We acknowledge a number of study limitations. Some of the specified outcomes such as stillbirth or neonatal death were too infrequent to conduct any meaningful analyses. In the ARRIVE trial, only nulliparous participants are included, limiting generalizability. We did not account for multiple comparisons or center differences; some of the findings could be due to chance or center practices, such as the association of insurance type with gestational age at delivery. However, no center effect in relation to outcomes was noted in the primary trial.1 There are several strengths of the study. These data are relatively novel as there are limited, if any, such data from large randomized trials. The analysis uses prospectively collected data by certified research staff, enhancing validity. The sample size is large enough to evaluate the key outcomes.

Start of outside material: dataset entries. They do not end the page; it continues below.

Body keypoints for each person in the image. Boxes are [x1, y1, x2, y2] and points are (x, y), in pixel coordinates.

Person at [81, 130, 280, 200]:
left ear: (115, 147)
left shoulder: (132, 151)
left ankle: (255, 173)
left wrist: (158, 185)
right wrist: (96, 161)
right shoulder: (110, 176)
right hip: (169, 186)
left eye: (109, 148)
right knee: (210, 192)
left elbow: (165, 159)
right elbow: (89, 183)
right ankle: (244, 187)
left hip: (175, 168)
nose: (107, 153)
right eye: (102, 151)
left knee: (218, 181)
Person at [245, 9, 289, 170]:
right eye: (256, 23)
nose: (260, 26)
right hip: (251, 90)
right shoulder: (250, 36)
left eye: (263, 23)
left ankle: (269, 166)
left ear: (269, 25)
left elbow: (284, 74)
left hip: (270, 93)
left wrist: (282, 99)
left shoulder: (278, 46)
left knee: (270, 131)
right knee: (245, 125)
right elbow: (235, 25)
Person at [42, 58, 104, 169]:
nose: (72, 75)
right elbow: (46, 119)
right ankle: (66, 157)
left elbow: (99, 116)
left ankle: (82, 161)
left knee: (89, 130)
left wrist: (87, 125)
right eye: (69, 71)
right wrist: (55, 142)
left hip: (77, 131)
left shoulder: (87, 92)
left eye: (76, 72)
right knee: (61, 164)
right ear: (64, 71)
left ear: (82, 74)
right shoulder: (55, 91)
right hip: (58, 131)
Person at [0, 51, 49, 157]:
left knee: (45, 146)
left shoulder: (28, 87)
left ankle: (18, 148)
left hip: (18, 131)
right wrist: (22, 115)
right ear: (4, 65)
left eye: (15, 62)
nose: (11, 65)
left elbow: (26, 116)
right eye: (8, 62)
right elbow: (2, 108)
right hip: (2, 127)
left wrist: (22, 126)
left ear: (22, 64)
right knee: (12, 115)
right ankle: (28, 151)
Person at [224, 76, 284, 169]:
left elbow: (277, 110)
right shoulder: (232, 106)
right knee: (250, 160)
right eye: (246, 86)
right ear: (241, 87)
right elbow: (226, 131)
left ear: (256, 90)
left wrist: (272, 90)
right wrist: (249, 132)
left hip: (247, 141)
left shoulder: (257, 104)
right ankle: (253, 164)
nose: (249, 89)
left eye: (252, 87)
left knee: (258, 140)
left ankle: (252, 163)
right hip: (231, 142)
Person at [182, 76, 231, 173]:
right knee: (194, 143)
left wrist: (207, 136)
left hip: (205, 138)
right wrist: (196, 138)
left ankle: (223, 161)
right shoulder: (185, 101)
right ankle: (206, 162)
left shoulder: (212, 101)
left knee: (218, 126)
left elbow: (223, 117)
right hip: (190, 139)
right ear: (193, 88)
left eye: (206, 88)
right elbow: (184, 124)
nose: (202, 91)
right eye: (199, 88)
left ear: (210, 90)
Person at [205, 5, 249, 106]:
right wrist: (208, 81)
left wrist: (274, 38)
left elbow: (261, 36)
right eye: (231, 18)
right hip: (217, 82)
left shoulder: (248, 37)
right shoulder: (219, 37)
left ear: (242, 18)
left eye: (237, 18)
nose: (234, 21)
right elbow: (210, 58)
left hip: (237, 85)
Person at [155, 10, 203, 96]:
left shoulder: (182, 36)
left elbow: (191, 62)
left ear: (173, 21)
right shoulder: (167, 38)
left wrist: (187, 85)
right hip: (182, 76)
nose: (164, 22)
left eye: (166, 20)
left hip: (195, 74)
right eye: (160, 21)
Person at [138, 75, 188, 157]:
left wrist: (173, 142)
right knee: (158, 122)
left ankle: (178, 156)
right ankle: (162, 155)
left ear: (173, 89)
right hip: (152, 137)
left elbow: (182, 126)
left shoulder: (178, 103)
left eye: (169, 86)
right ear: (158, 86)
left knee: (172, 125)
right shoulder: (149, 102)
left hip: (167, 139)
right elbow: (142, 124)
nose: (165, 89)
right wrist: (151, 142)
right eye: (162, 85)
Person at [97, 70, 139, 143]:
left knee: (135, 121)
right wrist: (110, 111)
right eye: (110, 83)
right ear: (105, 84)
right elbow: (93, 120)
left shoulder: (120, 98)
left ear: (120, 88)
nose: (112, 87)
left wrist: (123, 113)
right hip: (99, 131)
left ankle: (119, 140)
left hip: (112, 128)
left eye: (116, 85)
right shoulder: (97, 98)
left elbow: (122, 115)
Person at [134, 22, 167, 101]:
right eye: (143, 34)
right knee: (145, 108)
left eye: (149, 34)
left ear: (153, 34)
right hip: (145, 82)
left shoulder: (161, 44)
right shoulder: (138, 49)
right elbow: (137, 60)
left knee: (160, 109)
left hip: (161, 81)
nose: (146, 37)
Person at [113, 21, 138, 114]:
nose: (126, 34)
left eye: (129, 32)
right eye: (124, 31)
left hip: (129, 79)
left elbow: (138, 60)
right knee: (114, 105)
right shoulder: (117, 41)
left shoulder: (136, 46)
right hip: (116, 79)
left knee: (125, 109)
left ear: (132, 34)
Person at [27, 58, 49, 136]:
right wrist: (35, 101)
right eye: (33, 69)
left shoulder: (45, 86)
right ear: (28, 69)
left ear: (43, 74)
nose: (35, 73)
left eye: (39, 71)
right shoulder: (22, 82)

Overall, these data provide important insights into the anticipated course of expectant management of low-risk nulliparous patients who would typically be candidates for elective induction of labor. The information will be useful for counseling patients regarding ongoing risks of expectant management, and optimizing shared decision making. About two thirds of expectantly managed participants on average labored spontaneously after 39 weeks of gestation, but the frequency decreased with advancing gestational age. Conversely, the frequencies of medically indicated induction of labor and cesarean delivery increased with gestational age.